Siempre he tenido envidia de las personas que pueden trabajar en un bar, esas que ves tan concentradas frente a la pantalla del portátil, taza de té a un lado, indiferentes al bullicio del ambiente: conversaciones cruzadas, platos y cubiertos estrellándose contra el fregadero, una máquina de café silbando sin parar…
Luego me fijo mejor y esas personas suelen llevar los cascos puestos, y me pregunto qué escucharán: ¿Música clásica? ¿Un pódcast de geopolítica? ¿Un mensaje de audio de su madre? ¿Es posible analizar un Excel repleto de datos financieros o la escritura de una columna de opinión para Crónica Global mientras suena Bob Dylan en tus oídos?
Yo nunca he utilizado cascos, no me gusta sentirme aislada, pero esta semana he sufrido varios percances absurdos que me han hecho perder el tiempo y no me quedaba otra que escribir esta columna en un ruidoso bar de la calle Bailén, donde una hora después había quedado con unos amigos para ir al teatro. Nada más entrar por la puerta, sin embargo, me encontré por casualidad con Pep, uno de los mejores amigos de mi primer novio, y enseguida supe que las posibilidades de terminar esta crónica en el bar caerían en picado.
No podía decirle a Pep, “hola qué tal, no puedo hablar, tengo que trabajar”. No. A Pep solo me lo encuentro por casualidad, y yo soy de las que creo que las casualidades dan magia a nuestras tristes y excesivamente programadas vidas, y que, por lo tanto, hay que celebrarlas. Así que acepté la invitación de sentarme en su mesa y empezamos a recordar todas las veces que nos hemos encontrado por casualidad.
Una vez fue en medio de una manifestación multitudinaria durante el procés, a la que yo había acudido como periodista; en otra ocasión nos encontramos en Cadaqués, él estaba tomándose una cerveza en una terraza, esperando a su novia, y yo regresaba de una excursión, sudada y con un aspecto deplorable.
Siempre es él quién me ve primero y me saluda, y aun así a veces no me entero, como hace un par de semanas, cuando me escribió por Instagram para decirme que me había visto paseando por la Diagonal al lado de un hombre, “que mirabas y escuchabas como si fueras el oráculo de Delfos” (una cita fallida, pero disimulo muy bien), y que me había saludado con un “¡Hey!”, pero nada, “estabas muy concentrada…”, me dijo.

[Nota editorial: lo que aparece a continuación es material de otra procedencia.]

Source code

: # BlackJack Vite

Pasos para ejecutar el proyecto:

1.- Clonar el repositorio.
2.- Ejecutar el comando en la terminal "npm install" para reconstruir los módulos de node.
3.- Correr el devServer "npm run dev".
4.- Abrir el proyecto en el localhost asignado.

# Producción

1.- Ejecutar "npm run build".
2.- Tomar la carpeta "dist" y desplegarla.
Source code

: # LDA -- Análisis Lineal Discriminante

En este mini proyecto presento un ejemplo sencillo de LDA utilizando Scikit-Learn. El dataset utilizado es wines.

El jueves pasado fue también él quién me vio entrar y me saludó.
Estaba sentado en una mesita de mármol, tomándose un Vichy y leyendo la prensa. “¿Trabajas por el barrio?”, me preguntó curioso. “Que va, si vivo en el Maresme. Buscaba un bar para trabajar un rato antes de ir al teatro”, le respondí, sentándome frente a él. Algo dentro de mí me repetía que tenía que trabajar, que no podía quedarme charlando mucho rato con Pep, pero… qué diablos, el azar me había puesto de nuevo a Pep a disposición para charlar y reír un rato. El trabajo podía esperar.
Y así lo hicimos: me explicó que estaba contento, porque su pareja se había mudado finalmente con él, y que este fin de semana hacían una escapada juntos a Madrid. “Veremos a Marc”, me explicó, refiriéndose a otro compañero de la pandilla de mi exnovio, a quién tengo mucho cariño.
“Dale muchos recuerdos”, le ordené. Marc se divertía llamándome “princesita” porque decía que yo era una pija ingenua (una noche me tomó el pelo haciéndome creer que unos polvos de talco eran cocaína) y durante un tiempo fuimos amigos.
Esos amigos que, sin saber muy bien porqué, acabas perdiendo el contacto, pero quedan ahí, en tu compartimento de los buenos recuerdos. El mismo donde también almaceno a mi ex, un hombre con tendencia a los altibajos, pero que ha empezado una nueva vida en el extranjero y allí parece feliz.
“Siempre me ha gustado más como corresponsal que como reportero local”, me confesó Pep antes de finalizar nuestro encuentro casual. Albert Einstein creía que nada sucede por casualidad y que las leyes de la física excluyen el azar. Yo, la verdad, no sé qué pensar. Pero encontrarme a Pep me hace revivir una de las mejores etapas de mi vida y solo por eso ya vale la pena.